**** MATERIAL SUPPLIED
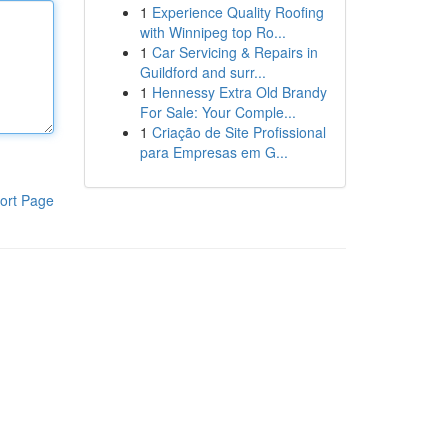
1
Experience Quality Roofing
with Winnipeg top Ro...
1
Car Servicing & Repairs in
Guildford and surr...
1
Hennessy Extra Old Brandy
For Sale: Your Comple...
1
Criação de Site Profissional
para Empresas em G...
ort Page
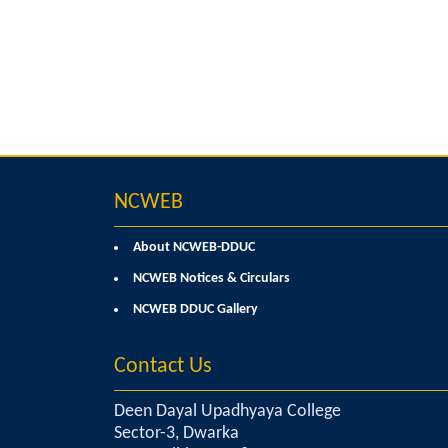
NCWEB
About NCWEB-DDUC
NCWEB Notices & Circulars
NCWEB DDUC Gallery
Contact Us
Deen Dayal Upadhyaya College
Sector-3, Dwarka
********
* WORK TASK: Drop the pictures; repeat the listing above exactly.

* WRITTEN SOLUTION:
1
Experience Quality Roofing
with Winnipeg top Ro...
1
Car Servicing & Repairs in
Guildford and surr...
1
Hennessy Extra Old Brandy
For Sale: Your Comple...
1
Criação de Site Profissional
para Empresas em G...
ort Page
NCWEB
About NCWEB-DDUC
NCWEB Notices & Circulars
NCWEB DDUC Gallery
Contact Us
Deen Dayal Upadhyaya College
Sector-3, Dwarka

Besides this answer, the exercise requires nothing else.